Si è svolta a Torino lo scorso 28 gennaio, presso la Scuola di Management ed Economia dell’Università, la prima tappa del Salone della Responsabilità Sociale d’Impresa (CSR) e dell’Innovazione Sociale che ha affrontato il tema “Sinergia Pubblico e Privato a Vantaggio dei Cittadini”.

L’evento dedicato alla Sostenibilità è stato per le aziende un’occasione per comunicare il proprio impegno a favore della comunità.

Tra i rappresentanti di alcune delle maggiori aziende piemontesi dei servizi pubblici e delle istituzioni locali ha presenziato al panel “il ruolo delle utilities del territorio nel rapporto con i cittadini”, Lorenza MEUCCI Responsabile del Centro Ricerche SMAT.

L’intervento ha inteso esporre al tavolo di lavoro, le azioni intraprese dall’azienda per raggiungere alcuni obiettivi dell’Agenda 2030 per lo Sviluppo Sostenibile.
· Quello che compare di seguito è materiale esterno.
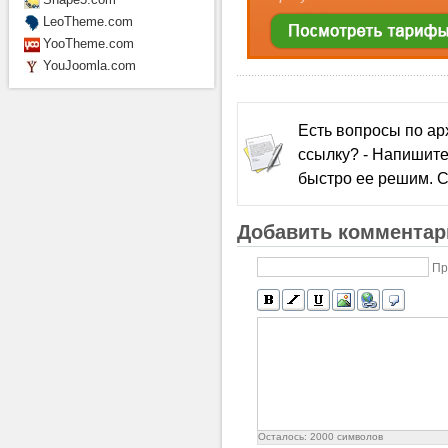
LeoTheme.com
YooTheme.com
YouJoomla.com
Есть вопросы по а
ссылку? - Напишите
быстро ее решим. С
Добавить комментар
Пр
Осталось:
2000
символов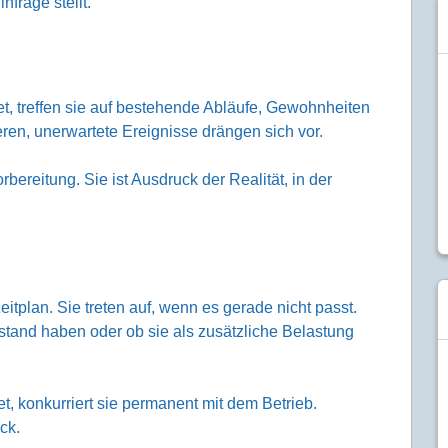
nfrage stellt.
 treffen sie auf bestehende Abläufe, Gewohnheiten
idieren, unerwartete Ereignisse drängen sich vor.
bereitung. Sie ist Ausdruck der Realität, in der
tplan. Sie treten auf, wenn es gerade nicht passt.
stand haben oder ob sie als zusätzliche Belastung
, konkurriert sie permanent mit dem Betrieb.
ck.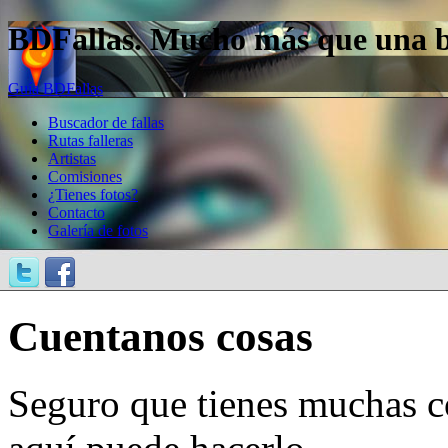
BDFallas. Mucho más que una bas
Guía BDFallas
Buscador de fallas
Rutas falleras
Artistas
Comisiones
¿Tienes fotos?
Contacto
Galería de fotos
Cuentanos cosas
Seguro que tienes muchas c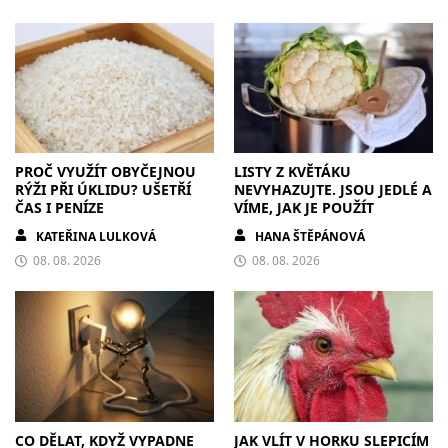
PROČ VYUŽÍT OBYČEJNOU
LISTY Z KVĚTÁKU
RÝŽI PŘI ÚKLIDU? UŠETŘÍ
NEVYHAZUJTE. JSOU JEDLÉ A
ČAS I PENÍZE
VÍME, JAK JE POUŽÍT
KATEŘINA LULKOVÁ
HANA ŠTĚPÁNOVÁ
08. 08. 2026
08. 08. 2026
CO DĚLAT, KDYŽ VYPADNE
JAK VLÍT V HORKU SLEPICÍM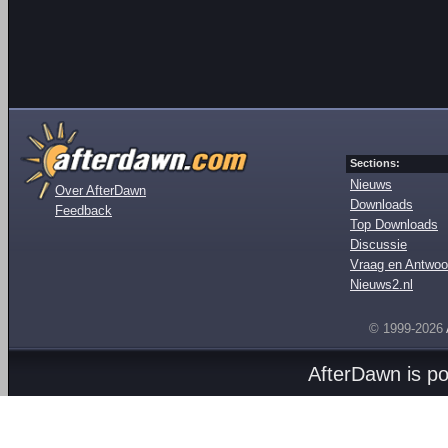
Sections:
Nieuws
Over AfterDawn
Downloads
Feedback
Top Downloads
Discussie
Vraag en Antwoo
Nieuws2.nl
© 1999-2026
AfterDawn is p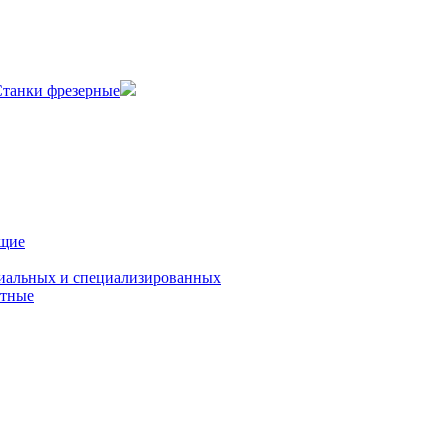
танки фрезерные
ющие
циальных и специализированных
атные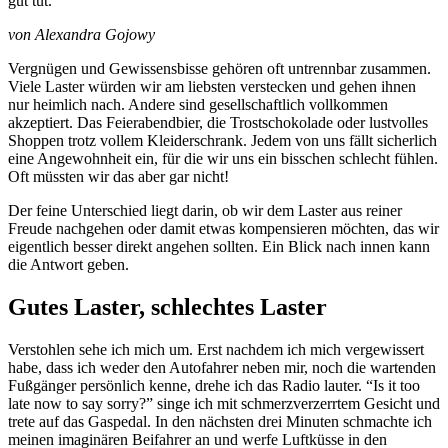
gut tut.
von Alexandra Gojowy
Vergnügen und Gewissensbisse gehören oft untrennbar zusammen.
Viele Laster würden wir am liebsten verstecken und gehen ihnen
nur heimlich nach. Andere sind gesellschaftlich vollkommen
akzeptiert. Das Feierabendbier, die Trostschokolade oder lustvolles
Shoppen trotz vollem Kleiderschrank. Jedem von uns fällt sicherlich
eine Angewohnheit ein, für die wir uns ein bisschen schlecht fühlen.
Oft müssten wir das aber gar nicht!
Der feine Unterschied liegt darin, ob wir dem Laster aus reiner
Freude nachgehen oder damit etwas kompensieren möchten, das wir
eigentlich besser direkt angehen sollten. Ein Blick nach innen kann
die Antwort geben.
Gutes Laster, schlechtes Laster
Verstohlen sehe ich mich um. Erst nachdem ich mich vergewissert
habe, dass ich weder den Autofahrer neben mir, noch die wartenden
Fußgänger persönlich kenne, drehe ich das Radio lauter. “Is it too
late now to say sorry?” singe ich mit schmerzverzerrtem Gesicht und
trete auf das Gaspedal. In den nächsten drei Minuten schmachte ich
meinen imaginären Beifahrer an und werfe Luftküsse in den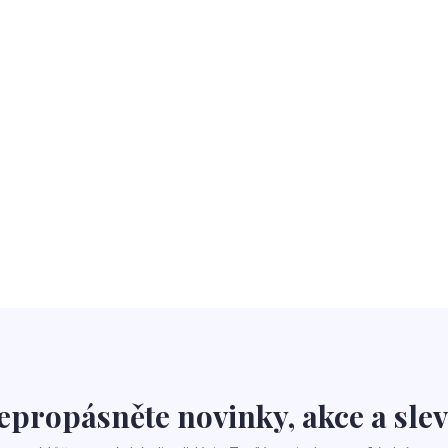
epropásněte novinky, akce a slev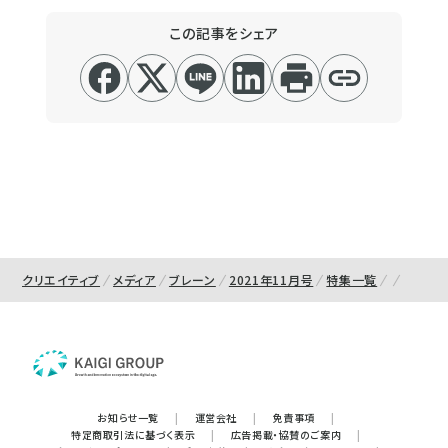
この記事をシェア
クリエイティブ
メディア
ブレーン
2021年11月号
特集一覧
お知らせ一覧
|
運営会社
|
免責事項
|
特定商取引法に基づく表示
|
広告掲載・協賛のご案内
|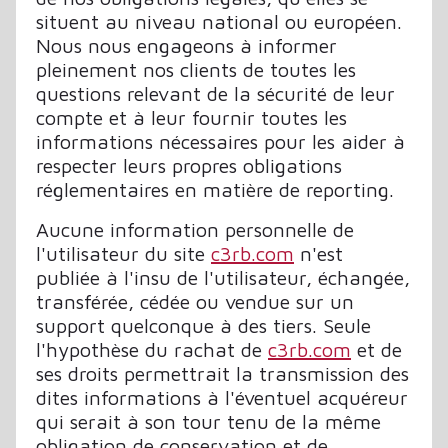
situent au niveau national ou européen.
Nous nous engageons à informer
pleinement nos clients de toutes les
questions relevant de la sécurité de leur
compte et à leur fournir toutes les
informations nécessaires pour les aider à
respecter leurs propres obligations
réglementaires en matière de reporting.
Aucune information personnelle de
l'utilisateur du site
c3rb.com
n'est
publiée à l'insu de l'utilisateur, échangée,
transférée, cédée ou vendue sur un
support quelconque à des tiers. Seule
l'hypothèse du rachat de
c3rb.com
et de
ses droits permettrait la transmission des
dites informations à l'éventuel acquéreur
qui serait à son tour tenu de la même
obligation de conservation et de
Numerosi sono i progetti di ricerca a cui l’azienda ha lavorato e lavora per Garantire a tutti la disponibilità e la gestione sostenibile dell’acqua e delle strutture igienico-sanitarie (obiettivo n°6 dell’Agenda ONU).
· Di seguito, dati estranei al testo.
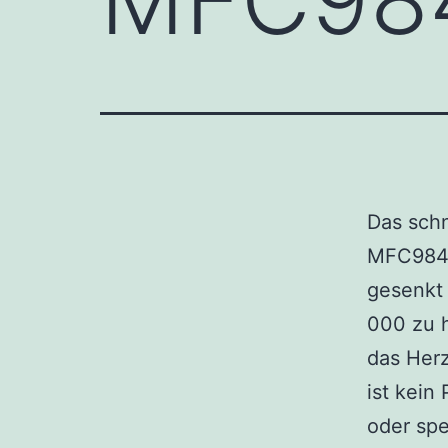
Das schn
MFC9840
gesenkt
000 zu h
das Her
ist kein
oder spe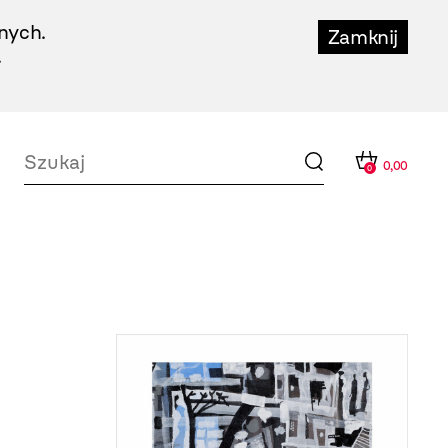
nych.
Zamknij
.
0,00
0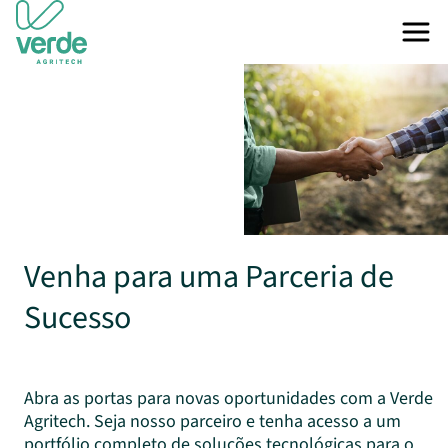
Venha para uma Parceria de
Sucesso
Abra as portas para novas oportunidades com a Verde
Agritech. Seja nosso parceiro e tenha acesso a um
portfólio completo de soluções tecnológicas para o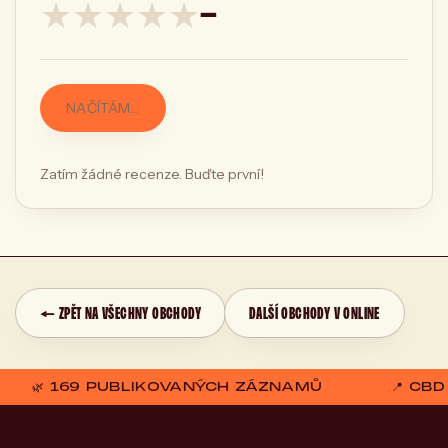
★
★
★
★
★
—
NAČÍTÁM…
Zatím žádné recenze. Buďte první!
← ZPĚT NA VŠECHNY OBCHODY
DALŠÍ OBCHODY V ONLINE
🌿 169 PUBLIKOVANÝCH ZÁZNAMŮ
📍 CB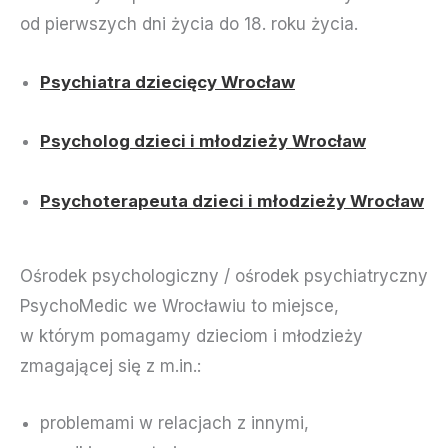
od pierwszych dni życia do 18. roku życia.
Psychiatra dziecięcy Wrocław
Psycholog dzieci i młodzieży Wrocław
Psychoterapeuta dzieci i młodzieży Wrocław
Ośrodek psychologiczny / ośrodek psychiatryczny
PsychoMedic we Wrocławiu to miejsce,
w którym pomagamy dzieciom i młodzieży
zmagającej się z m.in.:
problemami w relacjach z innymi,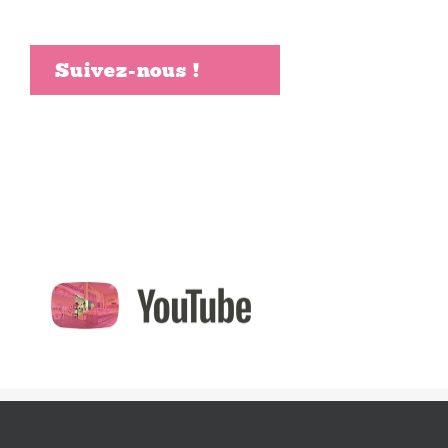
Suivez-nous !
Tra questi, l’implementazione di una metodologia efficiente e innovativa per affrontare le perdite della rete, la ricerca degli inquinanti emergenti nelle risorse e nelle acque potabili e reflue, l’implementazione dei Piani di Sicurezza dell’Acqua per tutti i Comuni gestiti.

L’Agenda ONU ha tra i suoi obiettivi quello di Costruire un’infrastruttura resiliente e promuovere l’innovazione ed una industrializzazione equa, responsabile e sostenibile (n°9). 
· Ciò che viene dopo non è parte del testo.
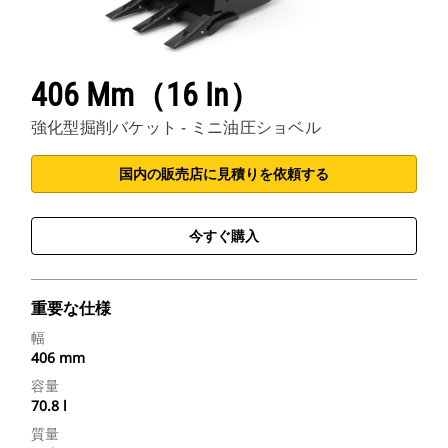
406 Mm（16 In）
強化型掘削バケット - ミニ油圧ショベル
国内の販売店に見積りを依頼する
今すぐ購入
重要な仕様
幅
406 mm
容量
70.8 l
質量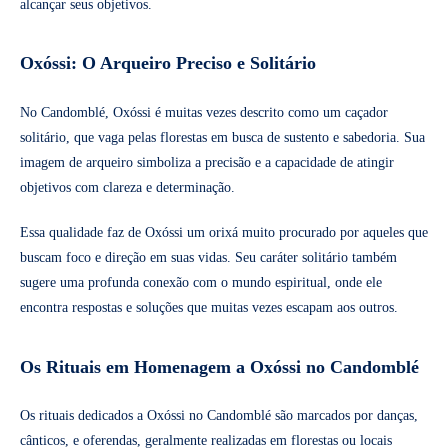
alcançar seus objetivos.
Oxóssi: O Arqueiro Preciso e Solitário
No Candomblé, Oxóssi é muitas vezes descrito como um caçador
solitário, que vaga pelas florestas em busca de sustento e sabedoria. Sua
imagem de arqueiro simboliza a precisão e a capacidade de atingir
objetivos com clareza e determinação.
Essa qualidade faz de Oxóssi um orixá muito procurado por aqueles que
buscam foco e direção em suas vidas. Seu caráter solitário também
sugere uma profunda conexão com o mundo espiritual, onde ele
encontra respostas e soluções que muitas vezes escapam aos outros.
Os Rituais em Homenagem a Oxóssi no Candomblé
Os rituais dedicados a Oxóssi no Candomblé são marcados por danças,
cânticos, e oferendas, geralmente realizadas em florestas ou locais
Negli ultimi 5 anni SMAT ha speso oltre 400 milioni di euro per la realizzazione e la progettazione di due grandi infrastrutture, l’Acquedotto della Valle di Susa ed il Collettore Mediano della Città di Torino a beneficio dell’intera collettività.

Tra i provvedimenti che l’azienda opera per Garantire modelli sostenibili di produzione e consumo (obiettivo n°12): l’installazione presso il depuratore di Collegno del DEMOSOFC, primo impianto innovativo di taglia industriale in Europa che utilizza il biogas dei fanghi prodotti dalla depurazione delle acque per ottenere energia termica ed elettrica.

Lo studio per l’analisi della vulnerabilità delle risorse idriche sotterranee ai cambiamenti climatici e alla previsione nei prossimi 20-30 anni, il potenziamento del bacino di lagunaggio delle acque del fiume Po per assicurare una maggior riserva in caso di periodi siccitosi e l’adozione di misure per la riduzione dei rifiuti, sono alcuni esempi di azioni finalizzate al raggiungimento dell’obiettivo n°13, ovvero Promuovere azioni, a tutti i livelli, per combattere il cambiamento climatico.

La gestione di una risorsa importante come l’acqua richiede responsabilità e consapevolezza non solo dell’impatto economico, ma anche di quello sociale e ambientale. Ecco perché SMAT attraverso sistemi di controllo e ricerca pone da sempre una costante attenzione lungo tutto il ciclo idrico, rivolta a Proteggere, ripristinare e favorire un uso sostenibile dell’ecosistema terrestre (obiettivo n°15).